Didn't mean my lips and tongue didn't still work. wink wink wink. I couldn't enjoy sex at all so I enjoyed giving her pleasure. That's actually my favorite part of sex. I couldn't enjoy it sexually but I loved that she was really enjoying it. We bought some very interesting toys and had some fun times with them. Even though she was the only one who could climax we still shared the moment together and it was awesome!

She has also had dry spells. We have three kids. After each birth my wife's sex drive would be totally zapped for a few months. I had to go back to satisfying myself like Jr. High school days. Rosie Palmer and her 5 sisters. At least today we have every kind of porn you could possibly ever want right at your finger tips. A far cry better than jerking it to the same issues of Playboy or the occasional Hustler your dad might be stashing around the house. She was cool with it. One day she woke up and I was going to town and she watched. It was awesome! I loved doing that show for her. That became our thing while she wasn't in the mood. Sometimes she'd tell me what to do or coach me through it. It was amazing. She got nothing from it other than the satisfaction of how much I enjoyed it.

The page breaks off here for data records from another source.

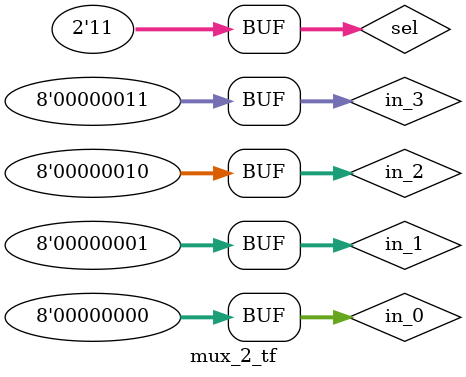
<source format=v>
`timescale 1ns / 1ps


module mux_2_tf;

	// Inputs
	reg [0:7] in_0;
	reg [0:7] in_1;
	reg [0:7] in_2;
	reg [0:7] in_3;
	reg [0:1] sel;

	// Outputs
	wire [0:7] out;

	// Instantiate the Unit Under Test (UUT)
	mux_2 uut (
		.in_0(in_0), 
		.in_1(in_1), 
		.in_2(in_2), 
		.in_3(in_3), 
		.sel(sel), 
		.out(out)
	);

	initial begin
		// Initialize Inputs
		in_0 = 0;
		in_1 = 1;
		in_2 = 2;
		in_3 = 3;
		sel = 0;

		// Wait 100 ns for global reset to finish
		#100;
        
		// Add stimulus here
		sel = 2'b01;
		
		#100;
		
		sel = 2'b10;
		
		#100;
		
		sel = 2'b11;
		
	end
      
endmodule


</source>
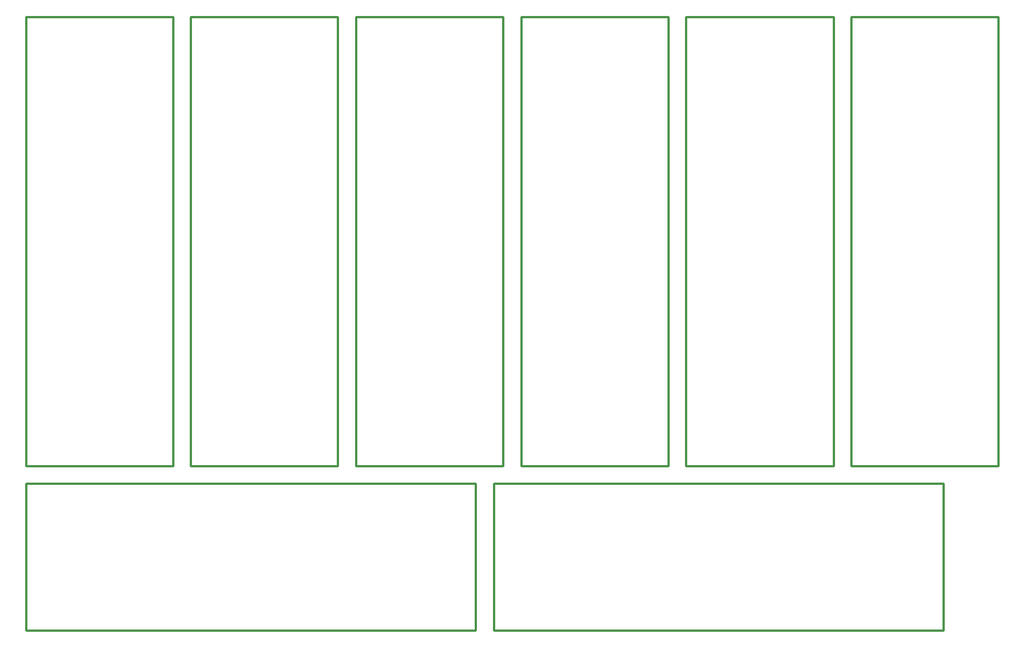
<source format=gko>
G04 Layer_Color=16711935*
%FSLAX44Y44*%
%MOMM*%
G71*
G01*
G75*
%ADD50C,0.2540*%
D50*
X670000Y361000D02*
Y524500D01*
X1170000D01*
Y361000D01*
X670000D01*
X853500Y544000D02*
X1017000D01*
Y1044000D01*
X853500D01*
Y544000D01*
X833500D02*
Y1044000D01*
X670000D01*
Y544000D01*
X833500D01*
X1037000D02*
X1200500D01*
Y1044000D01*
X1037000D01*
Y544000D01*
X1190000Y524500D02*
Y361000D01*
X1690000D01*
Y524500D01*
X1190000D01*
X1220500Y544000D02*
X1384000D01*
Y1044000D01*
X1220500D01*
Y544000D01*
X1404000D02*
X1567500D01*
Y1044000D01*
X1404000D01*
Y544000D01*
X1587500D02*
X1751000D01*
Y1044000D01*
X1587500D01*
Y544000D01*
M02*

</source>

If it's not your bag that's cool. I just think there are solutions to life's issues. Either of us could have over-dwelled on this issue, analyzed it to death, made false assumptions that our spouse no longer loved us, and maybe even split up. I've seen that. I've read some posts on TAM where that very thing happened. Instead we communicated. We realized that sometimes the other person just isn't in the mood. It doesn't mean there aren't ways to git'ur done.

BTW, she loves the shows and even when the mood came back she still demands performances occasionally and I aim to please!


----------